Jedes VfGH-Mitglied, bei dem "auch nur im Entferntesten der Anschein einer Befangenheit entstehen könnte", nehme sich selbst aus dem Fall heraus. So habe es die frühere Asfinag-Aufsichtsratsvorsitzende Claudia Kahr immer gehalten, wenn es um Straßenbau gegangen sei, und Brandstetter werde es wohl genauso handhaben. Jedenfalls biete er als Professor für Wirtschaftsstrafrecht, Strafverteidiger, Ex-Minister und -Vizekanzler ein "breites Feld beruflicher Erfahrung".

Bierlein: "War nie bei einer Partei"

Bierlein selbst wurde am Freitag von Bundespräsident Alexander Van der Bellen als Nachfolgerin von Gerhart Holzinger angelobt. Die zwei Jahre, die sie aufgrund der Altersgrenze für Verfassungsrichter im Amt sein wird, seien "gar keine so kurze Zeit", meinst Bierlein, das sie "immerhin acht Sessionen" lang Präsidentin sein werde. Parteinähe bestreitet sie: "Ich war nie bei einer politischen Partei", betont sie, darauf angesprochen, dass sie unter Schwarz-Blau 2003 Vize- und jetzt angeblich auf FPÖ-Wunsch Präsidentin des Verfassungsgerichtshofs wurde. "Unabhängigkeit ist für mich eine Selbstverständlichkeit", schon aus der früheren Karriere in der Strafgerichtsbarkeit.

> SCHRIFTLICHER AUFTRAG A: Ordne die Zeilen der Einträge vom Anfang bis einschließlich der Zeile mit "66: (363, 78)" als Markdown-Tabelle mit den Spalten „Nummer“ und „Zeile“ an. Leere Zeilen und die Bilder lässt du dabei weg.

> MITGELIEFERTE EINTRÄGE:
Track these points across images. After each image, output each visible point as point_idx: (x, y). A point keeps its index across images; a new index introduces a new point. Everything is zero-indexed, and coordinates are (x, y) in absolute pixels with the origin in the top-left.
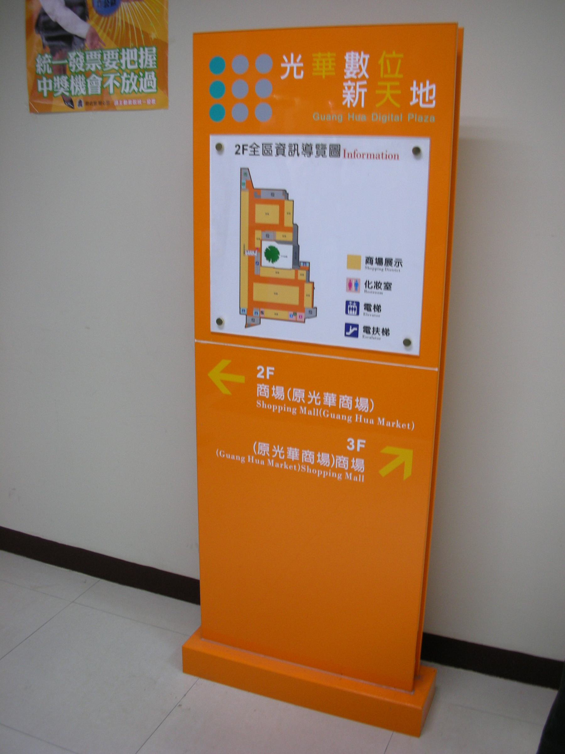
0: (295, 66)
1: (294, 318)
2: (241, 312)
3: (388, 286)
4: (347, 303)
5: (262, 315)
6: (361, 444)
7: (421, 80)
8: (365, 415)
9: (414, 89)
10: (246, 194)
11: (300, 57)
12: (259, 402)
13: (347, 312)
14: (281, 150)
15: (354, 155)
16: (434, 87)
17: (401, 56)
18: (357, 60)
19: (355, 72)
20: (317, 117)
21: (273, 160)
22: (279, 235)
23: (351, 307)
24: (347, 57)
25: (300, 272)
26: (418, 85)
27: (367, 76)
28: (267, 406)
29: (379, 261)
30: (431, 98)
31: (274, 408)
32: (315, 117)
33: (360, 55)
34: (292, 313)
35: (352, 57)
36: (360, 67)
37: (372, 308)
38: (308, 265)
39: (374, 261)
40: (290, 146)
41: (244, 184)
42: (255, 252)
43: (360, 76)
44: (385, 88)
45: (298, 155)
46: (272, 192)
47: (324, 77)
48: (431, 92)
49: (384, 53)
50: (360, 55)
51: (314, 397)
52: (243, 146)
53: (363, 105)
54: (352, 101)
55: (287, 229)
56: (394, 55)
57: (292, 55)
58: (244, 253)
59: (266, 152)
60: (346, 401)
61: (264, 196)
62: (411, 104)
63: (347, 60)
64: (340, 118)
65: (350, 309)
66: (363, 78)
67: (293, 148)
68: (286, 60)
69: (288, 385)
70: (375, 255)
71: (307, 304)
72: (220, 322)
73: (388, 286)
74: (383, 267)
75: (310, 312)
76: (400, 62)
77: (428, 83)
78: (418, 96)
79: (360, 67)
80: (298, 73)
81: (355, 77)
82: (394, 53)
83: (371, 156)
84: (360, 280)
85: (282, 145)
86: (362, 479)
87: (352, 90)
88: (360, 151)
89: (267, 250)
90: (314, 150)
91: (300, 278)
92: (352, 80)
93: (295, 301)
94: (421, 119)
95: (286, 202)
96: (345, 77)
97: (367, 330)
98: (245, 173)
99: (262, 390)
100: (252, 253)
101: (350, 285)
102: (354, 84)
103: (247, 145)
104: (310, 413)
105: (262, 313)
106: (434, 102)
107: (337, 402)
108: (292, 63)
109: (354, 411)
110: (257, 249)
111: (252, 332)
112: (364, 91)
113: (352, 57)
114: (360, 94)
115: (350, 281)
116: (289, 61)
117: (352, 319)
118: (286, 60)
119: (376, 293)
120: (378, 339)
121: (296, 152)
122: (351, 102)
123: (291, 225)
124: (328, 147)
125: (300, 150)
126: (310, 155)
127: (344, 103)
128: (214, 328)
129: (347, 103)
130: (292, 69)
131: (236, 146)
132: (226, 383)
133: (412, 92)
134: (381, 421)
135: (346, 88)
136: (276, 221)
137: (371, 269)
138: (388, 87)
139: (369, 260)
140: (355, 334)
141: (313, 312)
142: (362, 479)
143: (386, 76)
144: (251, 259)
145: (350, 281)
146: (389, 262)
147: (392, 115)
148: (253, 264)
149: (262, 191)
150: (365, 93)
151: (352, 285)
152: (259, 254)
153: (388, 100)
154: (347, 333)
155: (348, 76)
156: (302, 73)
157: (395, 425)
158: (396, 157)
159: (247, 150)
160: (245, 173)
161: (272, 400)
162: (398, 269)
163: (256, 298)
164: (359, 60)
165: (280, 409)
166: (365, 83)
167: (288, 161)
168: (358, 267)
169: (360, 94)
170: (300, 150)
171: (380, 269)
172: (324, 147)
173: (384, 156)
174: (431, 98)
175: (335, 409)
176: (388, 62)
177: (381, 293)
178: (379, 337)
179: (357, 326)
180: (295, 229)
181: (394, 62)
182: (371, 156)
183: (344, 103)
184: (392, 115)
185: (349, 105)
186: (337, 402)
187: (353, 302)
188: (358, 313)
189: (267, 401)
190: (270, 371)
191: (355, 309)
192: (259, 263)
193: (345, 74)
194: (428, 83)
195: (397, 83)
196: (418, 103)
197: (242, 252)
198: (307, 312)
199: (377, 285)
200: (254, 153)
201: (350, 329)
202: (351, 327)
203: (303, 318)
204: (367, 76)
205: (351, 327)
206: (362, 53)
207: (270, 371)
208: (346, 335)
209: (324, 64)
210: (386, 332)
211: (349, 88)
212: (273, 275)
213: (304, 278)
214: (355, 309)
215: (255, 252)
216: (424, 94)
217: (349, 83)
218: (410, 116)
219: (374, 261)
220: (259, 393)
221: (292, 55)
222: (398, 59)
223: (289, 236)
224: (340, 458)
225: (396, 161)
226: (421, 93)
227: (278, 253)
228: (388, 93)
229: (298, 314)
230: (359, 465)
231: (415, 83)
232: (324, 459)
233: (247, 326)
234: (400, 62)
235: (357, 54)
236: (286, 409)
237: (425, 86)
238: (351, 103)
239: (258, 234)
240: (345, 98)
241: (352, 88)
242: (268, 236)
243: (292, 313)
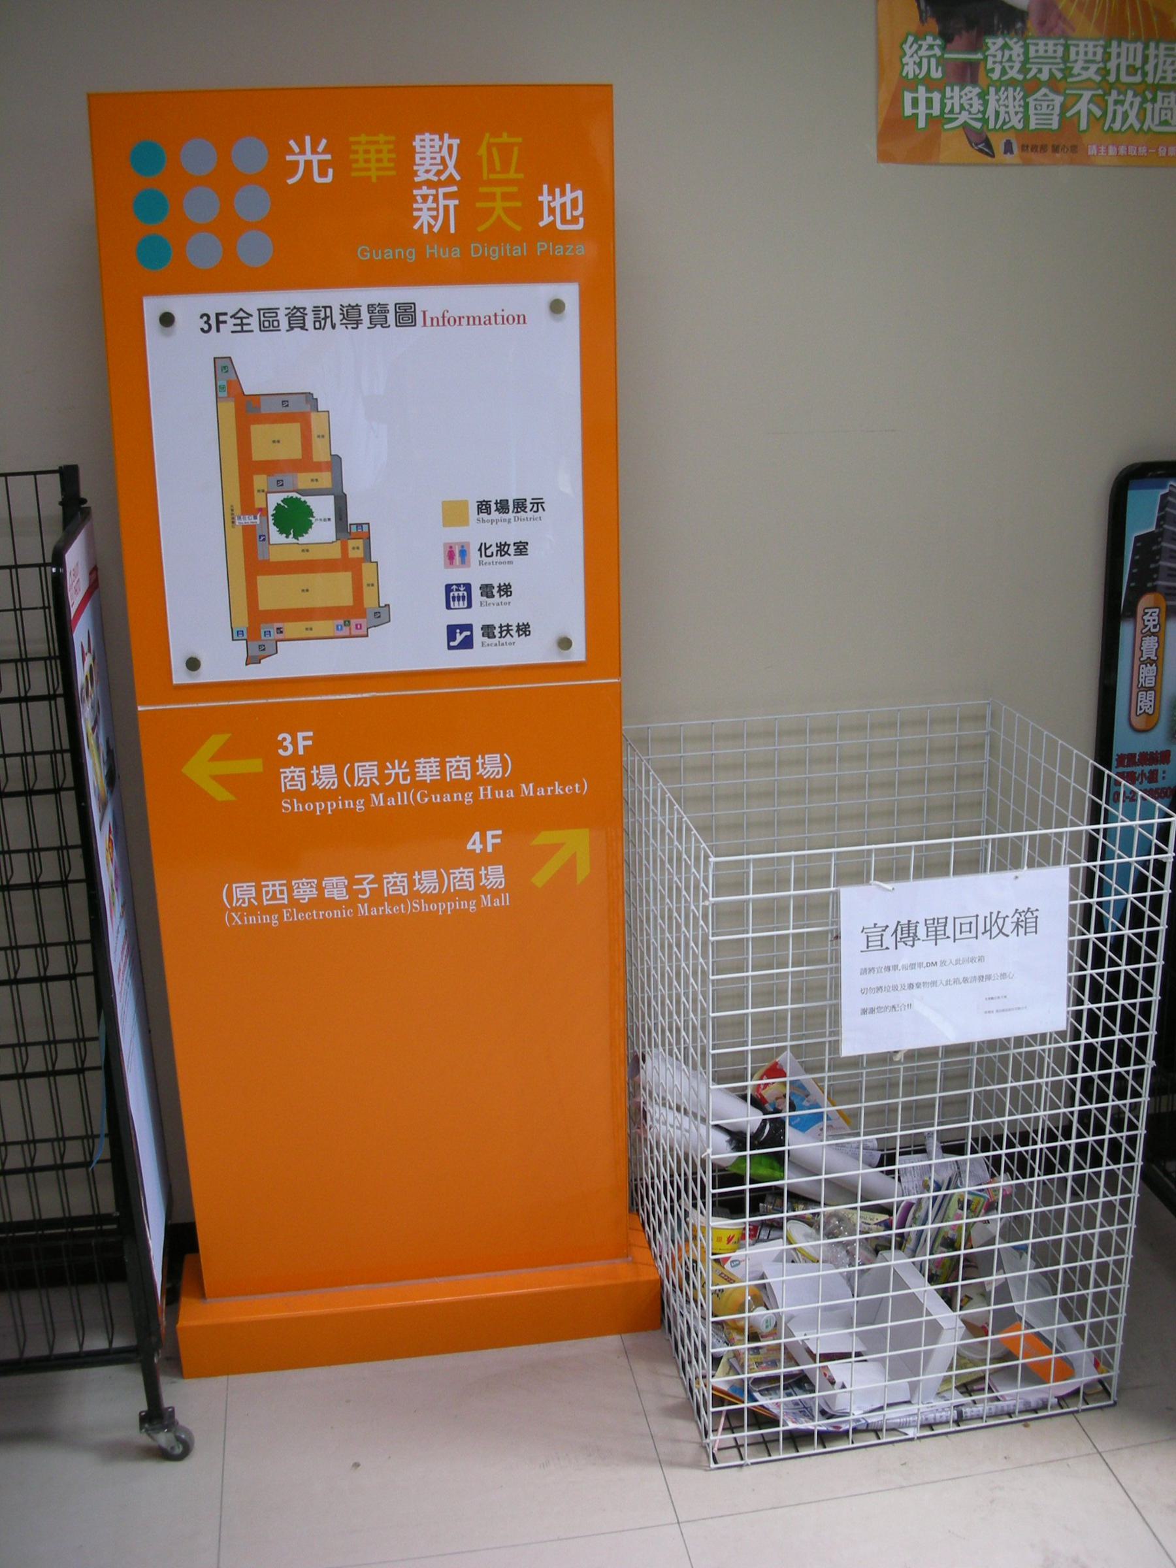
0: (315, 159)
1: (346, 631)
2: (236, 635)
3: (522, 548)
4: (448, 588)
5: (280, 636)
6: (493, 838)
7: (556, 183)
8: (497, 784)
9: (545, 198)
10: (229, 407)
11: (324, 142)
12: (286, 802)
13: (448, 607)
14: (297, 318)
15: (444, 320)
16: (579, 194)
17: (520, 140)
18: (437, 149)
19: (435, 169)
20: (364, 253)
21: (286, 339)
22: (304, 480)
23: (456, 594)
24: (417, 143)
25: (352, 543)
26: (551, 193)
27: (458, 178)
28: (304, 808)
29: (503, 506)
30: (576, 213)
31: (319, 807)
32: (363, 251)
33: (442, 139)
34: (341, 622)
35: (428, 143)
36: (443, 158)
37: (495, 591)
38: (365, 528)
39: (493, 507)
40: (316, 310)
41: (223, 388)
42: (255, 518)
43: (443, 178)
44: (491, 197)
45: (333, 327)
46: (284, 399)
47: (374, 180)
48: (574, 202)
49: (487, 135)
50: (442, 139)
51: (396, 770)
52: (218, 315)
53: (452, 230)
54: (433, 223)
55: (319, 467)
56: (505, 138)
57: (308, 139)
58: (233, 522)
59: (266, 324)
60: (459, 766)
61: (265, 409)
62: (542, 224)
63: (418, 149)
64: (411, 253)
65: (454, 600)
66: (450, 181)
67: (322, 315)
68: (296, 149)
69: (342, 759)
70: (493, 497)
71: (369, 602)
72: (193, 664)
73: (522, 548)
74: (511, 515)
75: (377, 615)
76: (516, 149)
77: (568, 186)
78: (552, 211)
79: (443, 158)
80: (323, 174)
81: (435, 179)
82: (505, 134)
83: (473, 320)
84: (468, 544)
85: (298, 309)
86: (506, 900)
87: (430, 204)
88: (454, 313)
89: (278, 507)
90: (365, 316)
91: (352, 554)
92: (429, 184)
93: (347, 600)
94: (559, 250)
95: (314, 415)
96: (417, 179)
97: (488, 631)
98: (223, 366)
99: (292, 778)
100: (249, 520)
101: (451, 556)
102: (433, 192)
103: (225, 314)
104: (391, 802)
105: (280, 631)
106: (581, 220)
107: (443, 772)
108: (309, 156)
109: (478, 780)
110: (260, 510)
111: (268, 670)
112: (452, 203)
113: (428, 143)
114: (446, 208)
115: (451, 547)
116: (303, 152)
117: (459, 616)
118: (297, 150)
119: (500, 563)
120: (510, 644)
121: (329, 320)
122: (429, 224)
123: (327, 458)
124: (391, 308)
125: (337, 317)
126: (357, 328)
127: (416, 227)
128: (180, 676)
129: (422, 226)
130: (308, 164)
131: (202, 317)
132: (222, 780)
133: (542, 202)
134: (528, 790)
135: (419, 199)
136: (297, 454)
137: (488, 521)
138: (498, 196)
139: (483, 507)
140: (467, 643)
141: (382, 615)
142: (506, 900)
143: (492, 176)
144: (248, 530)
145: (451, 547)
146: (520, 505)
147: (508, 247)
148: (253, 539)
149: (262, 398)
150: (455, 206)
151: (455, 555)
152: (265, 518)
153: (499, 218)
154: (452, 644)
155: (421, 177)
156: (330, 171)
157: (553, 791)
158: (520, 319)
159: (225, 322)
160: (223, 366)
161: (314, 794)
162: (536, 515)
163: (265, 604)
164: (441, 148)
165: (331, 806)
166: (454, 189)
167: (308, 338)
168: (464, 522)
169: (446, 208)
170: (337, 317)
171: (505, 520)
172: (383, 308)
173: (499, 319)
174: (575, 213)
175: (439, 786)
176: (495, 151)
177: (510, 563)
178: (512, 640)
179: (469, 627)
180: (335, 464)
181: (505, 150)
182: (473, 320)
183: (416, 227)
184: (508, 247)
185: (426, 231)
186: (443, 772)
187: (458, 585)
188: (470, 606)
189: (303, 797)
190: (304, 739)
191: (463, 600)
192: (265, 538)
193: (415, 174)
194: (568, 186)
195: (514, 189)
196: (554, 222)
197: (229, 519)
198: (370, 615)
199: (502, 549)
200: (242, 328)
201: (458, 635)
202: (458, 631)
203: (364, 629)
204: (458, 178)
205: (458, 631)
206: (446, 136)
207: (305, 739)
208: (450, 648)
209: (373, 156)
210: (524, 629)
211: (425, 198)
212: (297, 555)
213: (359, 554)
214: (463, 600)
215: (255, 518)
216: (563, 206)
217: (425, 190)
218: (541, 247)
219: (493, 507)
220: (285, 785)
221: (308, 139)
222: (513, 145)
223: (325, 480)
224: (457, 873)
225: (522, 326)
226: (557, 204)
227: (311, 514)
228: (499, 206)
229: (353, 622)
230: (495, 876)
231: (545, 187)
232: (427, 880)
233: (251, 660)
234: (516, 149)
235: (436, 137)
236: (344, 804)
237: (563, 194)
238: (430, 227)
239: (260, 481)
240: (419, 217)
241: (431, 198)
242: (280, 483)
243: (341, 622)
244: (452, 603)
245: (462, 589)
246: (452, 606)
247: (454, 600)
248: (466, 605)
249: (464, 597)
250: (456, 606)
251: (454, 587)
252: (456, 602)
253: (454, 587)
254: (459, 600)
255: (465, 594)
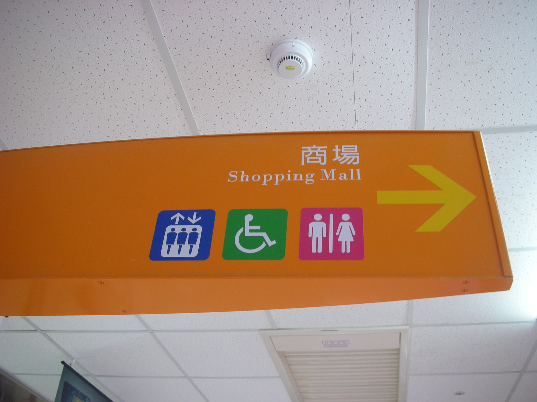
187: (188, 213)
191: (193, 240)
244: (165, 247)
245: (194, 221)
246: (164, 253)
247: (170, 241)
248: (195, 253)
249: (193, 237)
250: (174, 253)
251: (178, 216)
252: (175, 247)
253: (178, 216)
254: (181, 241)
255: (199, 229)
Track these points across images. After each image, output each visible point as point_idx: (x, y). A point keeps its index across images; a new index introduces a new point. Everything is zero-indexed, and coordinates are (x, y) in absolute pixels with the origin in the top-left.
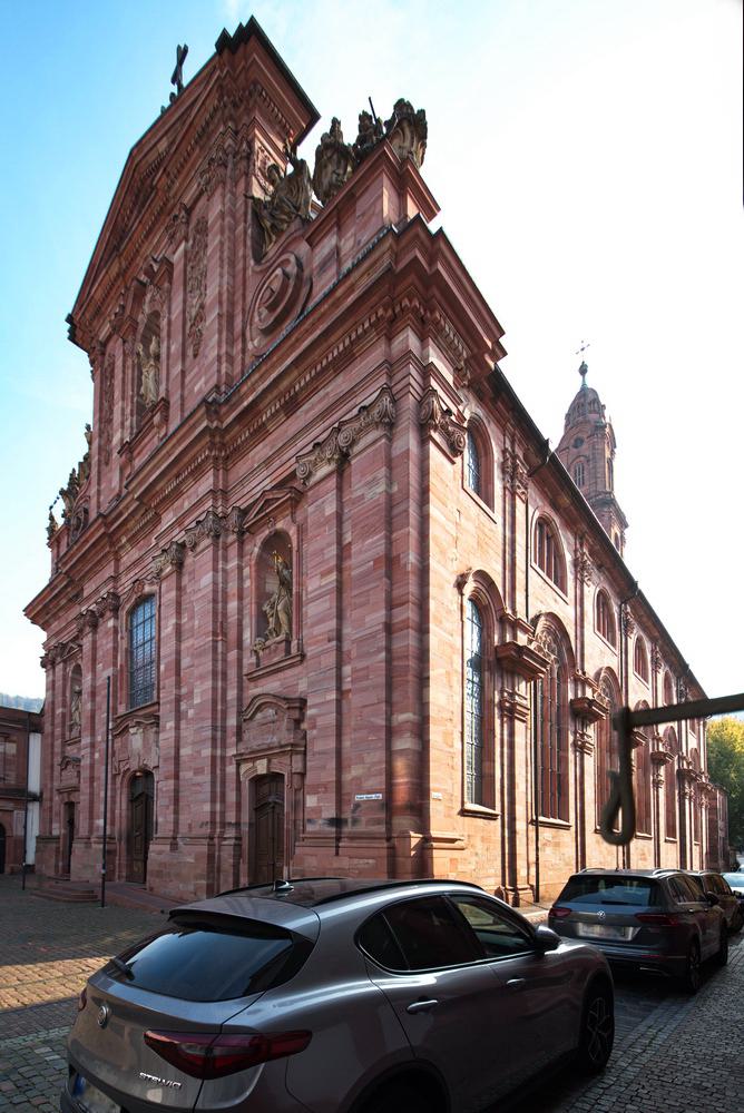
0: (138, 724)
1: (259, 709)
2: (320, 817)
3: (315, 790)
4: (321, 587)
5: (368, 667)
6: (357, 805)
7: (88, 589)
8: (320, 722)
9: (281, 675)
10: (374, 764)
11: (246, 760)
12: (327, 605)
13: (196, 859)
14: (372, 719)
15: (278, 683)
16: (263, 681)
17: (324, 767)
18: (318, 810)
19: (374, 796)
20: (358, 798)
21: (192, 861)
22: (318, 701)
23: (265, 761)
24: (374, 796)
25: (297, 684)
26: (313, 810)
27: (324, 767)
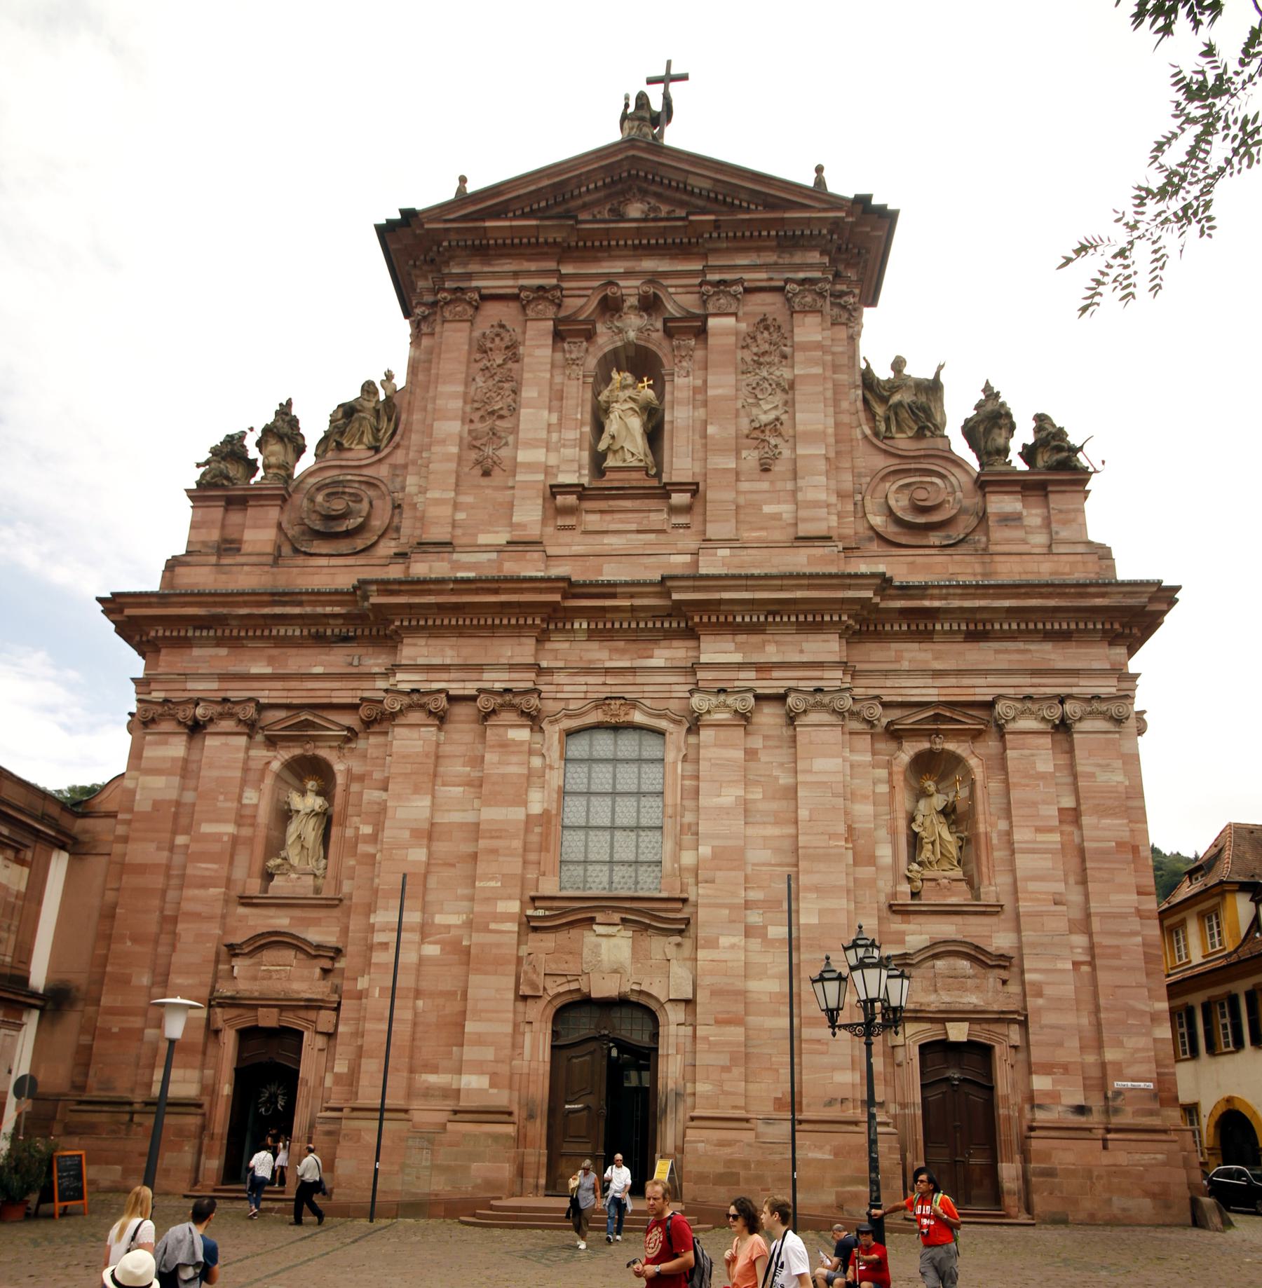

> SCHRIFTLICHER AUFTRAG B: Gib aus dem Seitenauszug den Wortlaut von "Bierlein selbst wurde" bis "in der Strafgerichtsbarkeit." unverändert wieder.

> ERGEBNIS A:
| Nummer | Zeile |
|---|---|
| 1 | Track these points across images. After each image, output each visible point as point_idx: (x, y). A point keeps its index across images; a new index introduces a new point. Everything is zero-indexed, and coordinates are (x, y) in absolute pixels with the origin in the top-left. |
| 2 | 0: (295, 66) |
| 3 | 1: (294, 318) |
| 4 | 2: (241, 312) |
| 5 | 3: (388, 286) |
| 6 | 4: (347, 303) |
| 7 | 5: (262, 315) |
| 8 | 6: (361, 444) |
| 9 | 7: (421, 80) |
| 10 | 8: (365, 415) |
| 11 | 9: (414, 89) |
| 12 | 10: (246, 194) |
| 13 | 11: (300, 57) |
| 14 | 12: (259, 402) |
| 15 | 13: (347, 312) |
| 16 | 14: (281, 150) |
| 17 | 15: (354, 155) |
| 18 | 16: (434, 87) |
| 19 | 17: (401, 56) |
| 20 | 18: (357, 60) |
| 21 | 19: (355, 72) |
| 22 | 20: (317, 117) |
| 23 | 21: (273, 160) |
| 24 | 22: (279, 235) |
| 25 | 23: (351, 307) |
| 26 | 24: (347, 57) |
| 27 | 25: (300, 272) |
| 28 | 26: (418, 85) |
| 29 | 27: (367, 76) |
| 30 | 28: (267, 406) |
| 31 | 29: (379, 261) |
| 32 | 30: (431, 98) |
| 33 | 31: (274, 408) |
| 34 | 32: (315, 117) |
| 35 | 33: (360, 55) |
| 36 | 34: (292, 313) |
| 37 | 35: (352, 57) |
| 38 | 36: (360, 67) |
| 39 | 37: (372, 308) |
| 40 | 38: (308, 265) |
| 41 | 39: (374, 261) |
| 42 | 40: (290, 146) |
| 43 | 41: (244, 184) |
| 44 | 42: (255, 252) |
| 45 | 43: (360, 76) |
| 46 | 44: (385, 88) |
| 47 | 45: (298, 155) |
| 48 | 46: (272, 192) |
| 49 | 47: (324, 77) |
| 50 | 48: (431, 92) |
| 51 | 49: (384, 53) |
| 52 | 50: (360, 55) |
| 53 | 51: (314, 397) |
| 54 | 52: (243, 146) |
| 55 | 53: (363, 105) |
| 56 | 54: (352, 101) |
| 57 | 55: (287, 229) |
| 58 | 56: (394, 55) |
| 59 | 57: (292, 55) |
| 60 | 58: (244, 253) |
| 61 | 59: (266, 152) |
| 62 | 60: (346, 401) |
| 63 | 61: (264, 196) |
| 64 | 62: (411, 104) |
| 65 | 63: (347, 60) |
| 66 | 64: (340, 118) |
| 67 | 65: (350, 309) |
| 68 | 66: (363, 78) |

> ERGEBNIS B:
Bierlein selbst wurde am Freitag von Bundespräsident Alexander Van der Bellen als Nachfolgerin von Gerhart Holzinger angelobt. Die zwei Jahre, die sie aufgrund der Altersgrenze für Verfassungsrichter im Amt sein wird, seien "gar keine so kurze Zeit", meinst Bierlein, das sie "immerhin acht Sessionen" lang Präsidentin sein werde. Parteinähe bestreitet sie: "Ich war nie bei einer politischen Partei", betont sie, darauf angesprochen, dass sie unter Schwarz-Blau 2003 Vize- und jetzt angeblich auf FPÖ-Wunsch Präsidentin des Verfassungsgerichtshofs wurde. "Unabhängigkeit ist für mich eine Selbstverständlichkeit", schon aus der früheren Karriere in der Strafgerichtsbarkeit.